2020 hasn't been a great year for anyone, I guess. It's hard to believe that we still have almost half of this stinking year to get through! But recently, 2020 finally brought us something good. Athena and Josh's baby girl, Abram's little sister, my niece
Lydia Caroline
was born around 8:30am on June 29. We met her over the 4th of July weekend, and she is so sweet and good (while we were there, anyway). She and Athena had to stay in the hospital for longer than usual because of stupid Covid-19, but she's very healthy and sleeps for four hours at a time, which is apparently a real gold bar for newborn babies. We didn't do much else for the 4th of July weekend this year, although we did survive our first power outage at this address (it went out for about two hours during a heavy thunderstorm on Thursday night) and watched all of the new series Unsolved. Looking back now, I wish we'd made it last, but it was so good and suspenseful that we couldn't stop watching.
Like when
Abram was born, Lydia's arrival has got me thinking lately about the past. One of my projects for this year has been uploading old family photos to a private album on Facebook. I'm currently doing ones of Grandma's kids when they were young, starting with the handful that are dated. Most of these were taken outside the family's first address in my hometown on North First Avenue. I found the address by searching my grandfather's name in the city directory at the genealogy library years ago, but I don't think I'd ever looked it up on Google Maps until this week. The house is still standing, but it has different siding and doesn't look like the house in the photos anymore, which was kinda disappointing to me. But then I found one photo of Mom, Aunt Carolyn, and my uncles on their front lawn, taken in the mid-1950s, that has a good view of the house across the street, which has changed but is still recognizeable. It probably sounds so boring, but stuff like that is exciting to me. It makes the past feel so much closer and realer when you can still see where it happened. I also found a photo of Mom on her roller skates on the front sidewalk where I could identify two buildings down the street.

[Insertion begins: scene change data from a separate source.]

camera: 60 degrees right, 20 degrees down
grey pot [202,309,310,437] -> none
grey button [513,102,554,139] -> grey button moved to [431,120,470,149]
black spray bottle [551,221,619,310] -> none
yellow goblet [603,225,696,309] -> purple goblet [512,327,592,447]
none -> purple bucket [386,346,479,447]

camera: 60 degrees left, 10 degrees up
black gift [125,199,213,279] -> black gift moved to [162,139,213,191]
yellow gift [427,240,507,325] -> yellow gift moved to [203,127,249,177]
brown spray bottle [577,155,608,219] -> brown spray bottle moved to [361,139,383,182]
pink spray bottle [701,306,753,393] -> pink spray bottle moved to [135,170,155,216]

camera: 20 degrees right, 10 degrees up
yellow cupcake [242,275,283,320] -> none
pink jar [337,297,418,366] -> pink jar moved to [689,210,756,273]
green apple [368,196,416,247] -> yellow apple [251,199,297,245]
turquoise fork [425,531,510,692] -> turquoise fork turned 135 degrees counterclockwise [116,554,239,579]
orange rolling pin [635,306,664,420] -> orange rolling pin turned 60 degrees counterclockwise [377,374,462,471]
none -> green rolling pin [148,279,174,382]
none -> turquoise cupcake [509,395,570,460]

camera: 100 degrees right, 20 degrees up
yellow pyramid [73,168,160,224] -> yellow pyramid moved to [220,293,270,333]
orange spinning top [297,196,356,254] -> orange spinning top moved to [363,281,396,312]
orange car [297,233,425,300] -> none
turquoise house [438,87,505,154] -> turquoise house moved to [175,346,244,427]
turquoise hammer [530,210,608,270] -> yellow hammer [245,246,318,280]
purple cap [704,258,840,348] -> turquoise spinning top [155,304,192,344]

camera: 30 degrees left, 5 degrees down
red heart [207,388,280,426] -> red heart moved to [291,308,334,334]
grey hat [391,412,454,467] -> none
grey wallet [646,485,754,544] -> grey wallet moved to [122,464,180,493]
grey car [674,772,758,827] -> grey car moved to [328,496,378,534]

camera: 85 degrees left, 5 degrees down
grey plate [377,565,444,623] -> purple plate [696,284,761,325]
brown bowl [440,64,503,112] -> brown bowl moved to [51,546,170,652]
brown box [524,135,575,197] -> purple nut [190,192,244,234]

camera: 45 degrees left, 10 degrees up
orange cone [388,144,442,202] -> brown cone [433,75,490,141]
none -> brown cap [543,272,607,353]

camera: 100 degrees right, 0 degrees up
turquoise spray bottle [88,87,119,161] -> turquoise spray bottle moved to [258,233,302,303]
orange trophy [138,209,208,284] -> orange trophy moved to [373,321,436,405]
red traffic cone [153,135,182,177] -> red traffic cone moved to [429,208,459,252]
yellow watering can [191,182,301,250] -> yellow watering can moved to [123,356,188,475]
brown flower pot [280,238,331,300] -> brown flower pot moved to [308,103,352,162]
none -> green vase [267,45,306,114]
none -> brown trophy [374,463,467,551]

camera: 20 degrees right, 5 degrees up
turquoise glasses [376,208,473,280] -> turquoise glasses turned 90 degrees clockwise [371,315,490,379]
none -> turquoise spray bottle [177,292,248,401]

I have been thinking a lot about houses lately, about the concept of home, and about what different houses have meant to me and my family. The old house on North First Avenue, where Grandma's family lived 1955-1964. The house on Seventh Street, where Grandma lived 1964-
2011, with its big living room where I unwrapped presents every Christmas Eve, the long dining room table where I ate so many meals, and the front porch swing where I swung all those lazy Sunday afternoons. The house where I grew up and where Mom still lives. Uncle John and Aunt Connie's house.
This house, where I've lived for 14 months now, obviously doesn't have the same wealth of memories behind it, and sometimes living here still really stresses me out. But I keep looking at old photos of those different houses and trying to remember that no house is ever perfect. Even Grandma's house, which I idolized so much, had its creaks and quirks and problems. That never took away from the joy.